#Stuttgartfrommywindow – unter diesem Hashtag ist eine Fotoaktion nach Wiener Vorbild gestartet. Gepostet werden Stadtansichten aus dem Fenster. In der Corona-Krise schaut man sich von daheim Stuttgart mit neuen Augen an.

Stadtleben/Stadtkultur: Uwe Bogen (ubo)

Stuttgart - In der Corona-Pandemie bietet ein Fenster mehr als nur die freie Sicht nach außen. Am Fenster wird musiziert, man klatscht von dort dankend in den Nachthimmel, will damit Pfleger ehren, denen noch besser geholfen wäre, bekämen sie mehr Geld als Beifall. Ans Fenster werden Kerzen als Zeichen der Hoffnung gestellt. Wer aus einem Fenster schaut, kann Dinge beobachten, die ihn womöglich gar nichts angehen. Das Fenster erlaubt einen erhabenen Blick.

 

Fenster sind eine Schnittstelle zwischen drinnen und draußen, zwischen Privatsphäre und Öffentlichkeit. Ohne Fenster wäre ein Haus ziemlich introvertiert. Und gerade jetzt, da die Menschen daheim bleiben müssen, wächst die Sehnsucht nach Verbindung.

„Wir wollen Mut machen und für Abwechslung sorgen“

Wie sieht Stuttgart mit dem Blick aus dem privaten Fenster aus? Unter dem Hashtag #stuttgartfrommywindow werden die ganz individuellen Ansichten bei den Internetportalen Instagram und bei Facebook gepostet. Die Städte Wien und Paris haben damit angefangen. Patrick Mikolaj, der Macher des Blogs Unnützes Stuttgartwissen, hat diese Idee nun für die Kesselstadt angestoßen. „Wir wollen damit zeigen, dass man nicht als einziger zu Hause bleibt, dass viele die eigene Quarantäne ernst nehmen“, sagt er. Gleichzeitig sollte die Foto-Aktion „aber auch Mut machen und für Abwechslung sorgen“. Daheimbleiben muss nicht langweilig sein.
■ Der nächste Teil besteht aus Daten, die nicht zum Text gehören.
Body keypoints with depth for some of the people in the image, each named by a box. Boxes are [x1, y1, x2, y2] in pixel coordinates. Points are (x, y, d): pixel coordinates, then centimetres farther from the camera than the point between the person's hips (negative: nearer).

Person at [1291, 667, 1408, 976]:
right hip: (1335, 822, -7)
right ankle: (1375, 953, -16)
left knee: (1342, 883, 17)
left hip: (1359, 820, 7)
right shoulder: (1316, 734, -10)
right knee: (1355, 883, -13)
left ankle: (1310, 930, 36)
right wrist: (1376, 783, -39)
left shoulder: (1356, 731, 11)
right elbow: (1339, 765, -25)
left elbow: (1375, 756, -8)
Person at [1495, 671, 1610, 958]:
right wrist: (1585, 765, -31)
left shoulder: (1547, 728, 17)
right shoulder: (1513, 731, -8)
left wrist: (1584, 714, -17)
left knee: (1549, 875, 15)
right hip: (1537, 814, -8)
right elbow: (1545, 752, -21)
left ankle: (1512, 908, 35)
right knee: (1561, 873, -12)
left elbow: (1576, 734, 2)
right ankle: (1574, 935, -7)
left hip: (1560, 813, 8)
Wer seine Fotos auf der Facebook-Seite des Unnützen Stuttgartwissen postet, kann gewinnen. Eine Stuttgart-Jury, besehend aus Bloggern, wird die drei besten Aussichten („mit Erläuterung und vielleicht ein paar netten Worten“) belohnen.
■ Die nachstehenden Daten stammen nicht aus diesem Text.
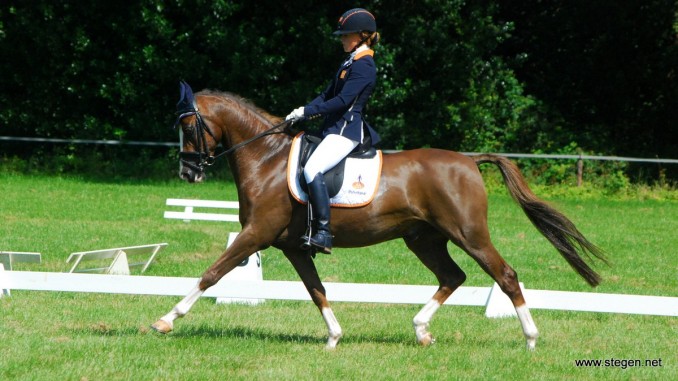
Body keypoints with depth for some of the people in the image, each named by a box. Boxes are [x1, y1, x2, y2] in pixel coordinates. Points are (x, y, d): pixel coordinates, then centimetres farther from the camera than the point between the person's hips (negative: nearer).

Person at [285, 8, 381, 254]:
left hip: (347, 130, -11)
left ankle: (324, 233, -30)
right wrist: (301, 112, 5)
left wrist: (307, 112, -16)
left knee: (313, 169, -28)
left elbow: (343, 101, -20)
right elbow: (328, 95, 20)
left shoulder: (363, 66, -12)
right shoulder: (350, 63, 19)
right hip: (335, 128, 11)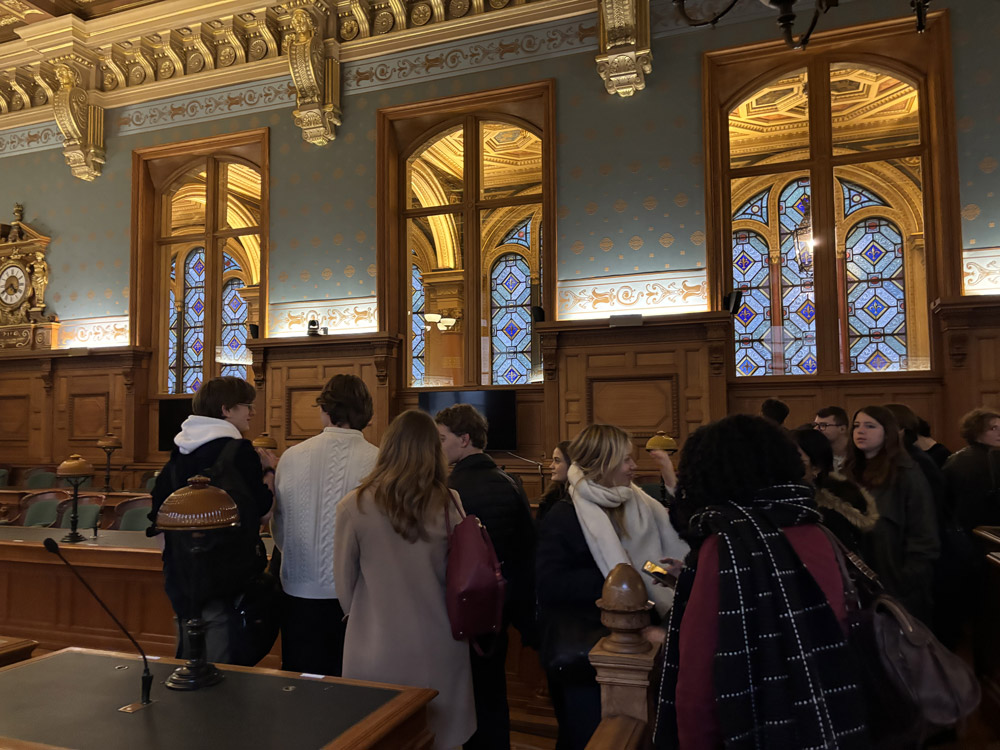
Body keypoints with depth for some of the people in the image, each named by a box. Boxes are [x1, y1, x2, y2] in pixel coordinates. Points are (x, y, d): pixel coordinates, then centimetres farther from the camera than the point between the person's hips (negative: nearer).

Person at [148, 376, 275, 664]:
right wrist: (269, 471, -1)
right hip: (226, 575, -8)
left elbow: (158, 513, 13)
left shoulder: (181, 451, 7)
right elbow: (263, 510, -14)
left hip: (182, 575, 8)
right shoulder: (239, 451, -16)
Die Corona-Krise kann die Augen öffnen

Unter dem Hashtag #Stuttgartfrommywindow sieht man traumhafte Sonnenuntergänge, genießt den Blick übers Neckartal, schaut aus dem zwölften Stock der Wohnsiedlung Asemwald, entdeckt nur einen Garten oder einen liebevoll dekorierten Terrassentisch oder stößt mit den Augen auf eine Hauswand. Oft sieht man eine leere Stadt, die ihre Schönheiten auf vielfältige Weise auch ohne Menschen zu entfalten scheint. Und man sieht, was andere Menschen sehen, wenn sie daheim ihre Augen nach draußen richten. Die Neugierde wird belohnt, es macht Spaß, sich durch private Ansichten zu klicken. Und man achtet auf Dinge seiner Stadt, über die man in normalen Zeiten hinwegsieht. Jetzt ist Zeit, seine Umgebung genau zu fixieren – seine Stadt, in die man hoffentlich bald wieder auf gewohnte Weise zurückkehren kann und die man vielleicht dann sogar ein bisschen besser kennt.

Die Corona-Krise kann uns die Augen öffnen. Beim Innehalten können wir neu hinsehen und darüber nachdenken, was künftig in dieser verrückten Welt anders werden sollte.